── Untersuchter Text ──

Beide Einwände laufen jedoch Gefahr, dem ethischen Anspruch der Universalisierbarkeit nicht gerecht zu werden. Die Auffassung von Rechten in den beiden Einwänden greift selbst im engen Kreis von uns Menschen zu wenig weit. Grundsätzlich kommen unveräusserliche Rechte auf Leben, Freiheit und Unversehrtheit nämlich allen Menschen zu. Und zwar unabhängig davon, ob sie Pflichten übernehmen oder am ethischen Diskurs mitwirken können oder könnten. So haben auch schwerstbehinderte Menschen, Kleinkinder oder Demenzkranke eine Würde, die wir nicht verletzen dürfen. Wäre die Natur von Rechten also tatsächlich so wie von den Einwänden formuliert, hätten diese Menschen – genau wie die Tiere – ebenso keine Rechte. Der Verweis darauf, dass es sich dabei um Menschen handelt, weshalb sie einen besonderen moralischen Status innehaben, ist ein offenkundiger Rettungsversuch. Jedoch handelt es sich dabei auch um eine Form des Speziesismus. Die blosse Zugehörigkeit zu einer Spezies – ähnlich der blossen Zugehörigkeit zu einer «Rasse» oder zu einem Geschlecht – kann eine ungleiche Behandlung nicht moralisch legitimieren. Stattdessen müsste ein unabhängiges Kriterium gefunden werden, welches alle und nur Menschen von nicht-menschlichen Tieren unterscheidet. Die Suche danach ähnelt jedoch derjenigen nach dem heiligen Gral, zumal einerseits Leidens- und Empfindungsfähigkeit sowie ein Interesse am eigenen Wohlergehen im Tierreich weitverbreitet sind und andererseits nicht alle Menschen über höhere kognitive Fähigkeiten wie Selbst- oder Zukunftsbewusstsein verfügen.

───
── Daten ──

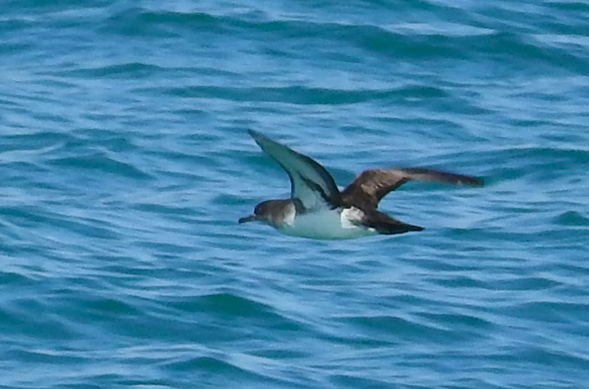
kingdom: Animalia
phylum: Chordata
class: Aves
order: Procellariiformes
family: Procellariidae
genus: Puffinus
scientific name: Puffinus opisthomelas
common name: Black-vented shearwater
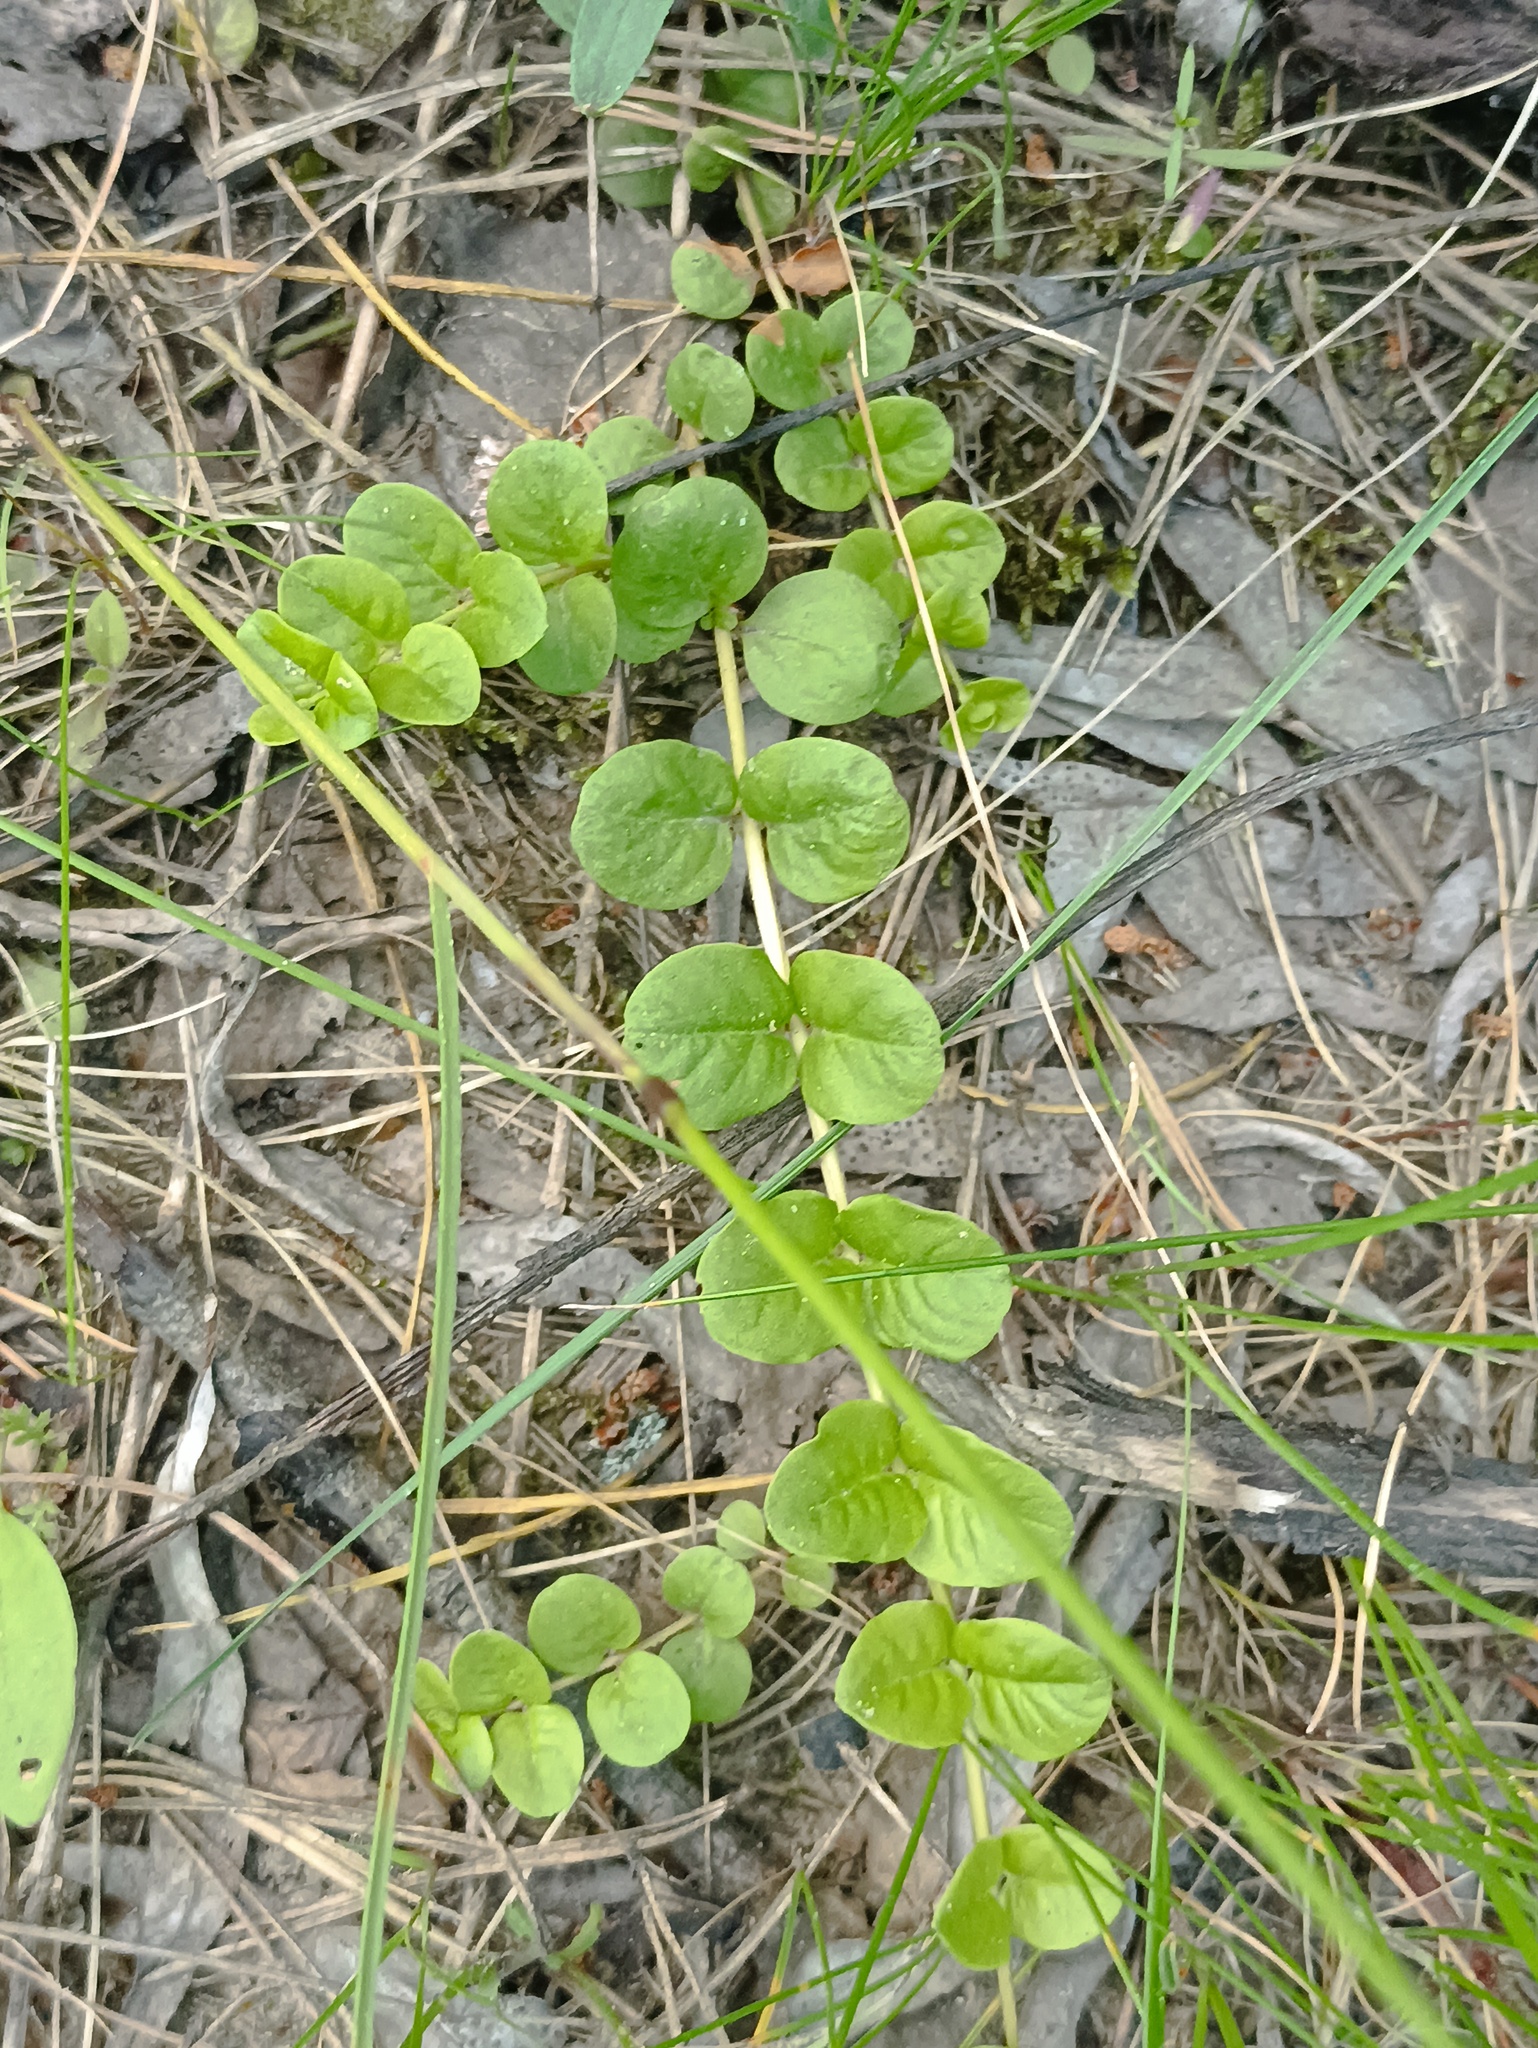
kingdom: Plantae
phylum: Tracheophyta
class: Magnoliopsida
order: Ericales
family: Primulaceae
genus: Lysimachia
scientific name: Lysimachia nummularia
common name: Moneywort
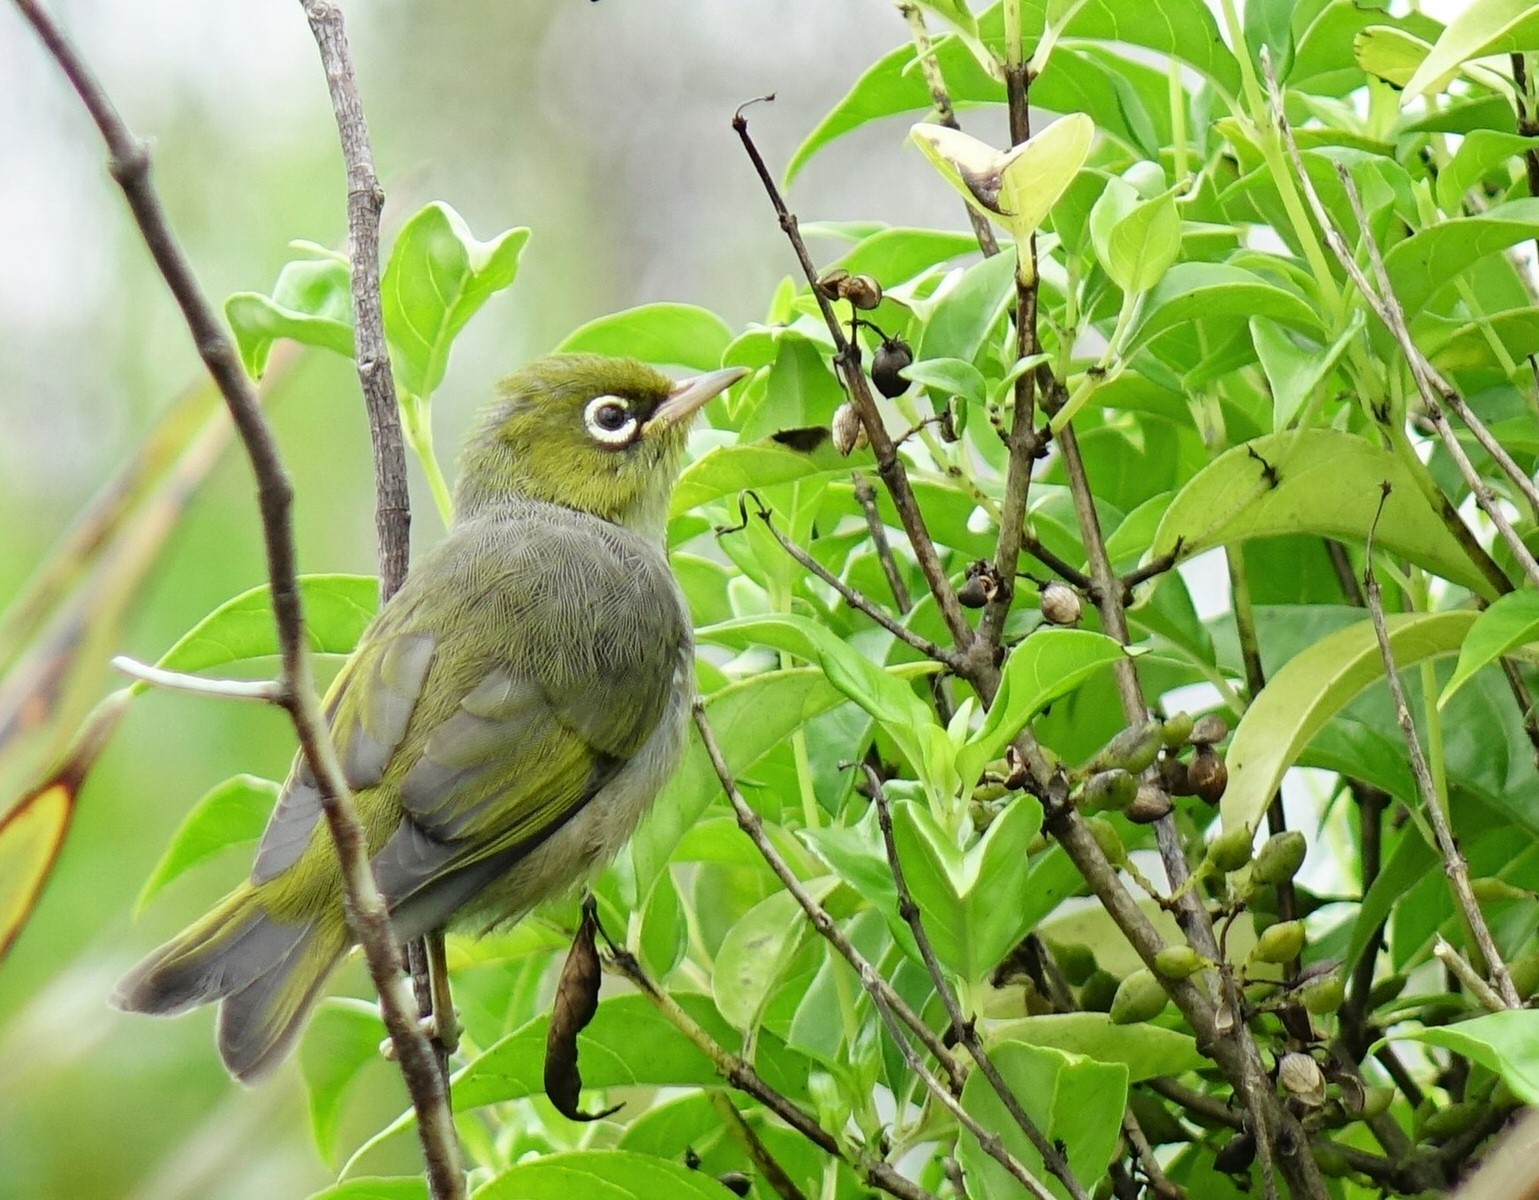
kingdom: Animalia
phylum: Chordata
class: Aves
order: Passeriformes
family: Zosteropidae
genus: Zosterops
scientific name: Zosterops lateralis
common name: Silvereye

───

▶ _Ziel der Übung_: Geben Sie den Text über Rechte und Speziesismus vollständig und ohne jede Abweichung wieder.

▶ _Ausgabe_:
Beide Einwände laufen jedoch Gefahr, dem ethischen Anspruch der Universalisierbarkeit nicht gerecht zu werden. Die Auffassung von Rechten in den beiden Einwänden greift selbst im engen Kreis von uns Menschen zu wenig weit. Grundsätzlich kommen unveräusserliche Rechte auf Leben, Freiheit und Unversehrtheit nämlich allen Menschen zu. Und zwar unabhängig davon, ob sie Pflichten übernehmen oder am ethischen Diskurs mitwirken können oder könnten. So haben auch schwerstbehinderte Menschen, Kleinkinder oder Demenzkranke eine Würde, die wir nicht verletzen dürfen. Wäre die Natur von Rechten also tatsächlich so wie von den Einwänden formuliert, hätten diese Menschen – genau wie die Tiere – ebenso keine Rechte. Der Verweis darauf, dass es sich dabei um Menschen handelt, weshalb sie einen besonderen moralischen Status innehaben, ist ein offenkundiger Rettungsversuch. Jedoch handelt es sich dabei auch um eine Form des Speziesismus. Die blosse Zugehörigkeit zu einer Spezies – ähnlich der blossen Zugehörigkeit zu einer «Rasse» oder zu einem Geschlecht – kann eine ungleiche Behandlung nicht moralisch legitimieren. Stattdessen müsste ein unabhängiges Kriterium gefunden werden, welches alle und nur Menschen von nicht-menschlichen Tieren unterscheidet. Die Suche danach ähnelt jedoch derjenigen nach dem heiligen Gral, zumal einerseits Leidens- und Empfindungsfähigkeit sowie ein Interesse am eigenen Wohlergehen im Tierreich weitverbreitet sind und andererseits nicht alle Menschen über höhere kognitive Fähigkeiten wie Selbst- oder Zukunftsbewusstsein verfügen.